Likewise, Martinez’s scrutiny of the ways immigration policies have been manipulated to meet economic need:

“At the peak of the housing bubble in January 2006, when the annual pace of new home construction hit a blistering 2.29 million units, an estimated 14 percent of laborers in the construction sector were undocumented immigrants, including 20 percent of carpet, floor and tile installers, 28 percent of drywallers and 36 percent of insulation workers,” he writes.

“In September 2007, housing starts were down almost 50 percent, prices had tumbled and tens of thousands of migrants had lost their jobs. By the end of the decade, an estimated one million undocumented immigrants had returned to their home countries.” Nonetheless, immigration has not stopped and thousands of desperate souls continue to make the trek north.

Martinez’s heartbreaking and vivid description of the terrain they travel is gripping; but as sympathetic as Martinez is to immigrants and those who help them, he also presents sympathetic portraits of the gentrifiers, New Agers and creatives who have moved west.

While some of these people seem oblivious to everything but the region’s natural beauty – unaware that they live within striking distance of extreme poverty and want – many of the others he introduces are simply looking for a more tranquil existence, far from crowds and the hustle-and-bustle of urbanity. That they have the cash to establish studios, galleries, restaurants and other businesses is a given, something that allows them to wax ecstatic over their ability to buy houses and buildings for a fraction of what they’d cost elsewhere.

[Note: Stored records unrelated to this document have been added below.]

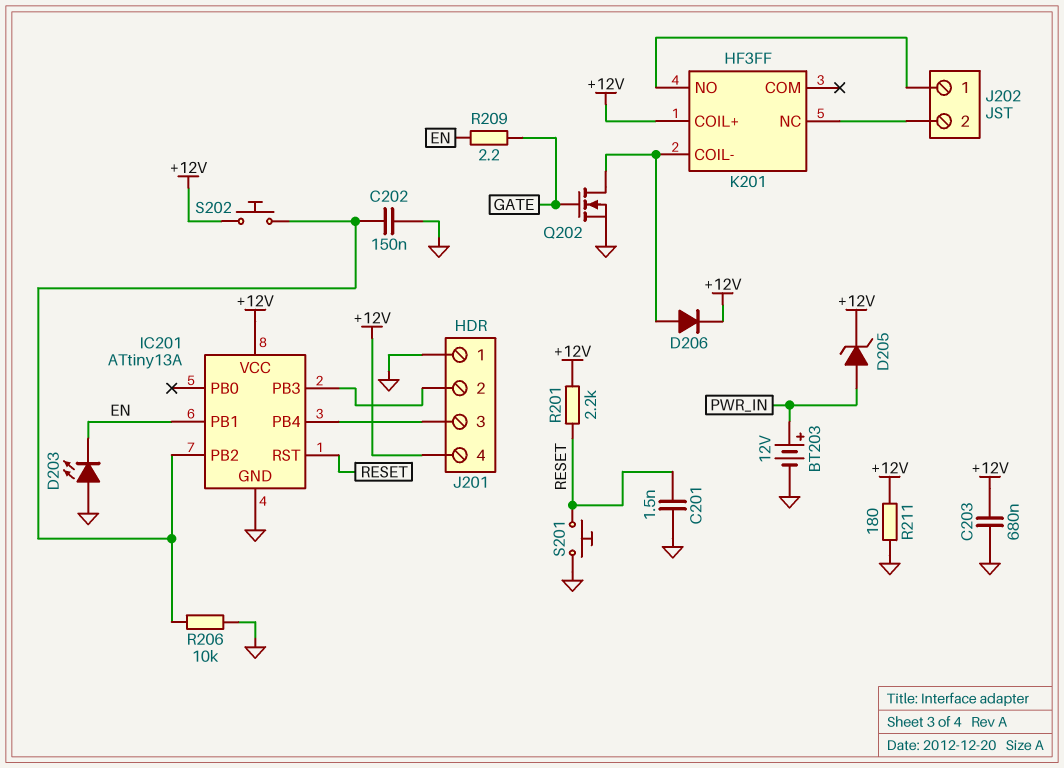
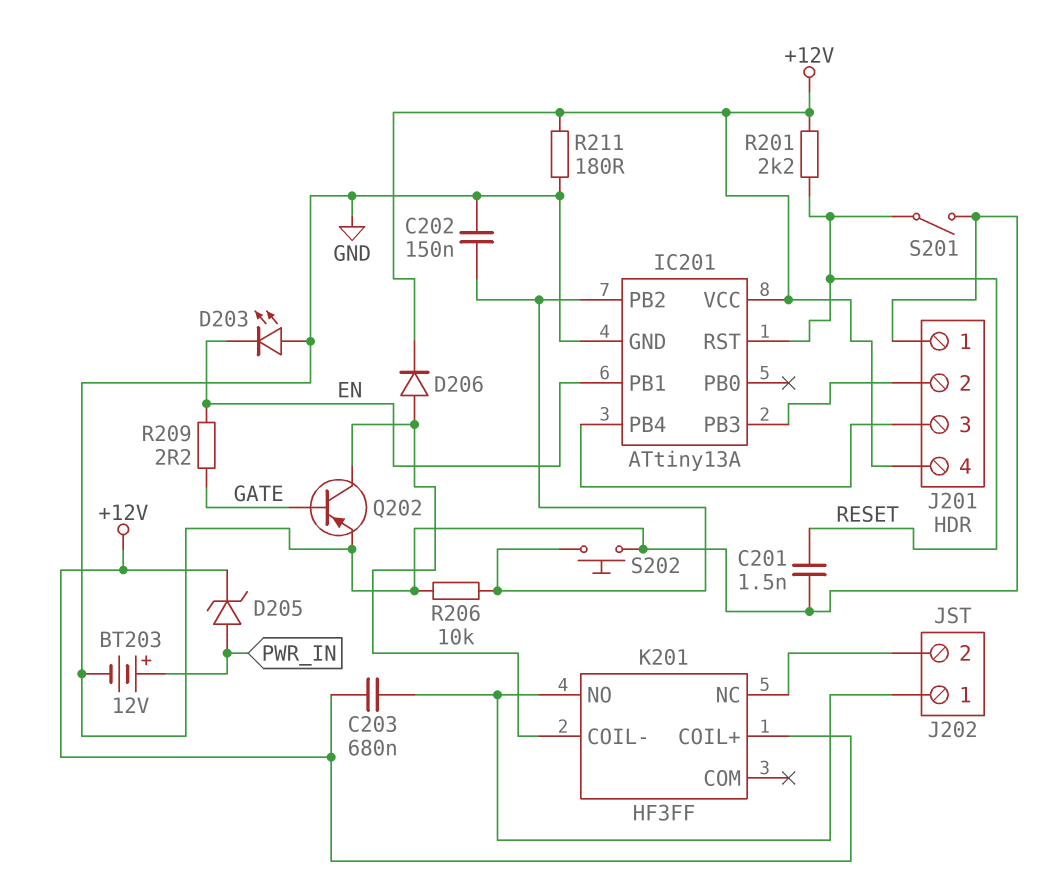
C203: 680nF (+12V, GND) -> 680nF (+12V, J202/1)
Q202: NMOS (G GATE, D K201/COIL-, S GND) -> PNP (B GATE, C K201/COIL-, E GND)
S201: button (GND, RESET) -> switch (GND, RESET)
S202: button (+12V, IC201/PB2) -> button (GND, IC201/PB2)

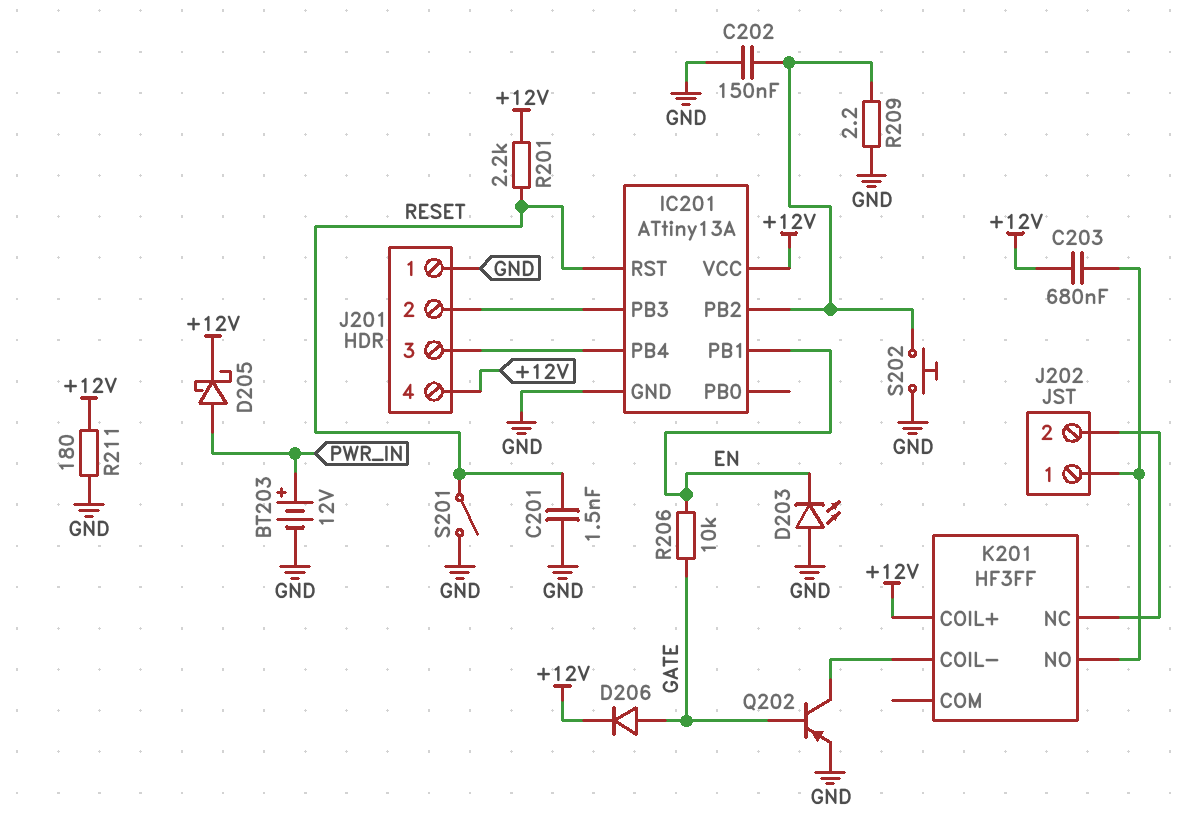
D205: zener (A PWR_IN, K +12V) -> schottky (A PWR_IN, K +12V)
D206: diode (A K201/COIL-, K +12V) -> diode (A GATE, K +12V)
R206: 10k (GND, IC201/PB2) -> 10k (EN, GATE)
R209: 2.2 (EN, GATE) -> 2.2 (GND, IC201/PB2)

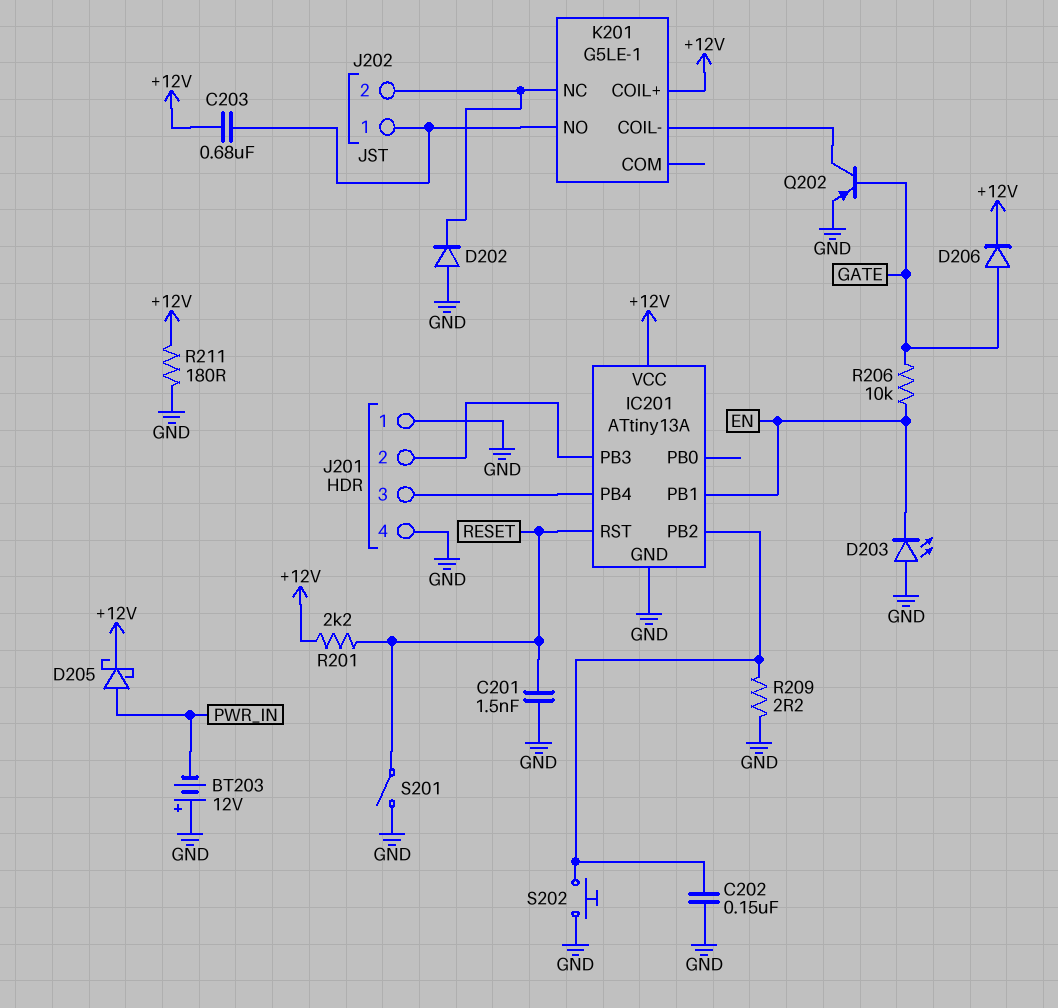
BT203: 12V (plus PWR_IN, minus GND) -> 12V (plus GND, minus PWR_IN)
D202: none -> diode (A GND, K J202/2)
J201 pin 4: +12V -> GND
K201: HF3FF -> G5LE-1

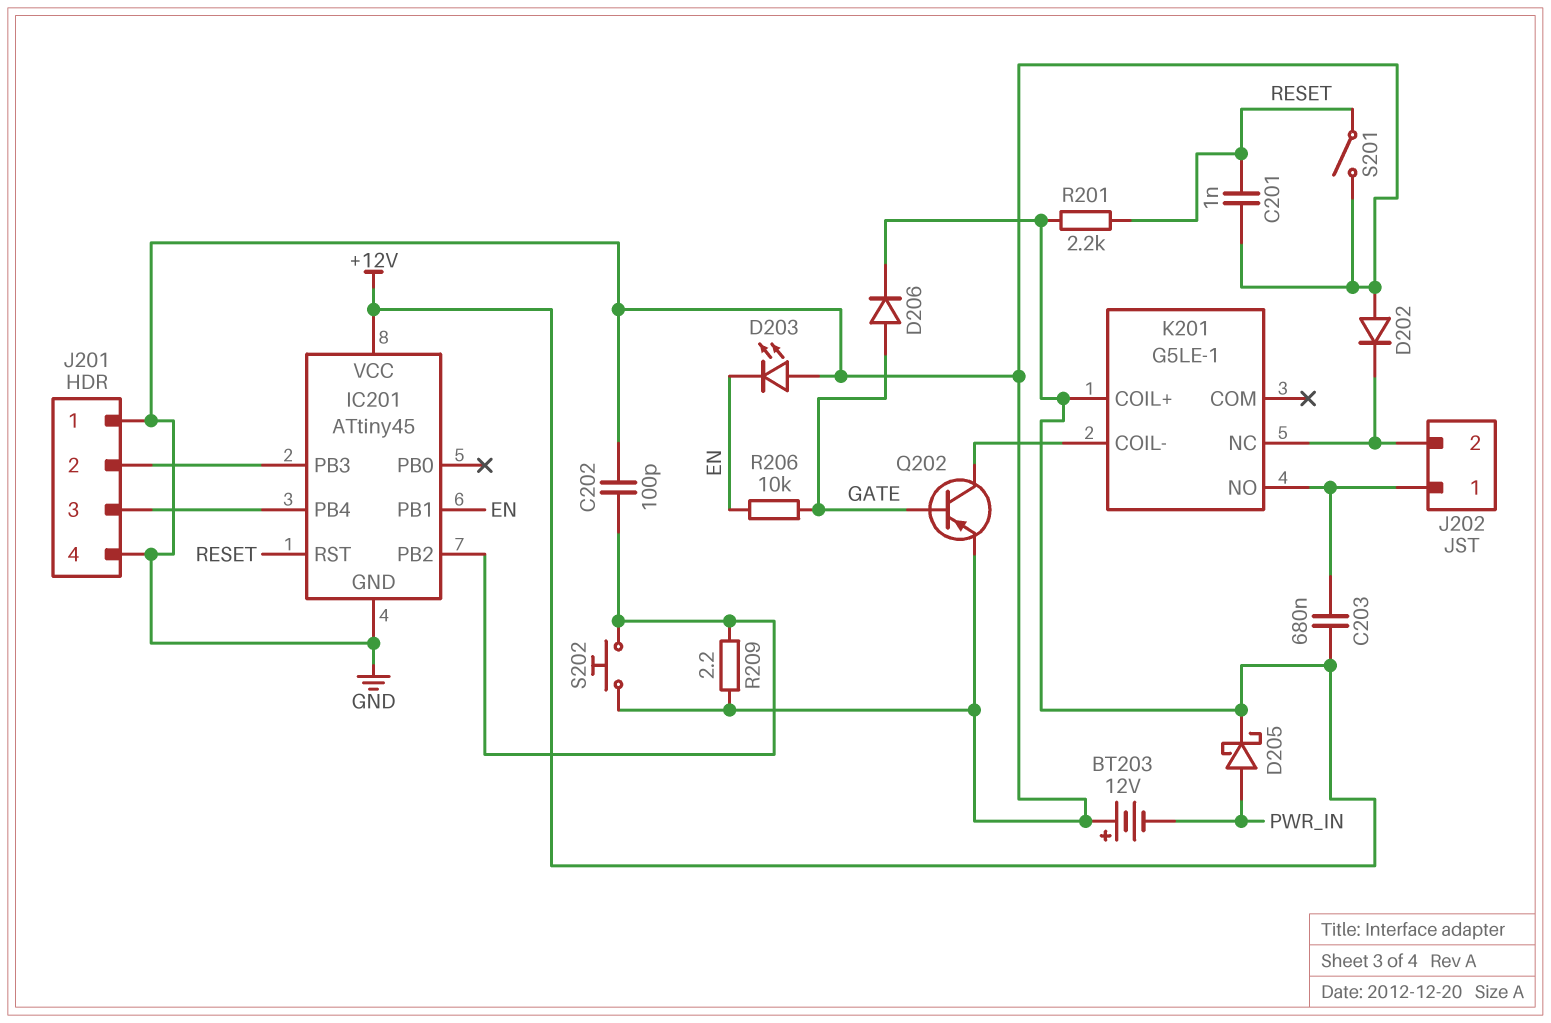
C201: 1.5nF (GND, RESET) -> 1nF (GND, RESET)
C202: 150nF (GND, IC201/PB2) -> 100pF (GND, IC201/PB2)
IC201: ATtiny13A -> ATtiny45
R211: 180 (+12V, GND) -> none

Martinez captures the resentment of longtime residents to this turn of events extremely well; at the same time he does not vilify newcomers, perhaps because he, himself, can be counted as part of the yuppie invasion. Nowhere is this conflict more blatant than in the ongoing tensions between largely-white environmentalists and largely-non-white locals over the issue of logging, and once more, Martinez offers a nuanced look at all sides of this contentious issue.

Then there’s Texas, where he again interrogates the ways development has impacted several small towns including Marfa, “discovered” by artist Donald Judd in 1979, and later featured in The New York Times. The town now boasts the Marfa Book Company, numerous exhibition spaces, and several high-end eateries, all of which cater to a growing population of well-heeled retirees, artists, writers and hangers-on who think of themselves as pioneers. The fact that near-destitute Hispano ranchers have populated the land for centuries has yet to cross the radar of these newbies, Martinez concludes.

And therein lies the crux of Martinez’s desert, an exquisite multi-state landscape where addicts, drunks and the impoverished live in uncomfortable proximity to those seeking spiritual solace, some of them rich, and all of them chasing something indeterminate. It’s a place of flourishing arts and meth labs, low riders, Indian casinos and Los Alamos – the largest employer in the Espanola Valley. It’s also home to 29 Palms, the largest Marine training ground in the country, used to prepare recruits for conditions in Afghanistan.

To suggest that the southwest is a land of contradictions is an oversimplification that defies the many layers of simultaneous existence that Martinez presents. That said, Martinez’s denouement is simple: “Locals have been displaced by newcomers during the birth of art colonies and other spates of gentrification, but Native Americans are still here, as are Mexicans and every other variety of westerner.

If anything, the West also shows a long, steady arc of becoming ever more demographically complex, Arizona’s most recent nativist turn notwithstanding. This, in the context of desert gentrification, means that integration and segregation are occurring simultaneously. That is, there is more of everybody out here.”